D. Routine Activities and Multilevel Opportunity
At first, researchers examined macro- and microlevel hypotheses derived from routine activities separately. Macrolevel routine activities have been used to explain crime rates, and the routine activities of individuals have been used to explain victimization risk. In more recent years, researchers have begun to explore whether opportunity factors operate at both individual and neighborhood levels to impact victimization risk (e.g., Sampson & Wooldredge, 1987; Wilcox Rountree, Land, & Miethe, 1994). In other words, do the routine activities of the neighborhood in which an individual resides independently influence his victimization risk beyond the effect of his own characteristics and routine activities that leave him vulnerable to crime? For example, leaving one’s door unlocked might contribute to victimization risk; living in a neighborhood where it is common to leave one’s door unlocked might also contribute to victimization risk. In the first case, one’s house can be easily entered if a burglar should try to enter. In the second case, a burglar knows to try to enter the home given the neighborhood norm of leaving doors unlocked. These two factors may both contribute to the risk of victimization for this individual.
In addition, researchers have questioned whether the effects of individual routine activities on victimization risk vary by neighborhood. For example, does leaving one’s door unlocked increase risk for burglary victimization to a particular level, regardless of whether one lives in the suburbs or in the city, or do the neighborhood characteristics condition the effect of individual routine activities on victimization risk?
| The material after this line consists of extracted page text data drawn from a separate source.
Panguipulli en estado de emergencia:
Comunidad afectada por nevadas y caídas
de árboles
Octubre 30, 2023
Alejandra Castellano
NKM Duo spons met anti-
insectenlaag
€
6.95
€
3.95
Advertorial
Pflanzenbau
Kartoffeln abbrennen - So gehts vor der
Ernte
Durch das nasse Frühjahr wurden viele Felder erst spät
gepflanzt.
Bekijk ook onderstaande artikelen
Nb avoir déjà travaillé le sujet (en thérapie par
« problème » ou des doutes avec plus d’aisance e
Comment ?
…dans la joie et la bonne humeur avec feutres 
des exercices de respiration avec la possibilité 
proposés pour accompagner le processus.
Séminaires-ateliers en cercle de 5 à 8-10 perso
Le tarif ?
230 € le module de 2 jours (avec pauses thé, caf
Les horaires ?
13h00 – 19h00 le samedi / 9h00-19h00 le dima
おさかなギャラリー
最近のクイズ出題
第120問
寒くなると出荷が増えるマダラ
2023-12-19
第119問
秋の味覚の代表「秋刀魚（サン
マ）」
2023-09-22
Routine activities theory and these types of research questions have inspired further theoretical developments in the area of multilevel opportunity (Wilcox, Land, & Hunt, 2003).
To answer these questions, researchers use data on both the characteristics of the neighborhood that indicate opportunities for crime, as well as the routine activities and other characteristics of the victim that might put him at risk for victimization. To analyze such data, researchers rely on sophisticated multilevel modeling techniques that allow them to determine the effects of individual- and neighborhood-level factors at the same time, as well as the extent to which neighborhood characteristics might condition the effects of individual routine activities on victimization risk.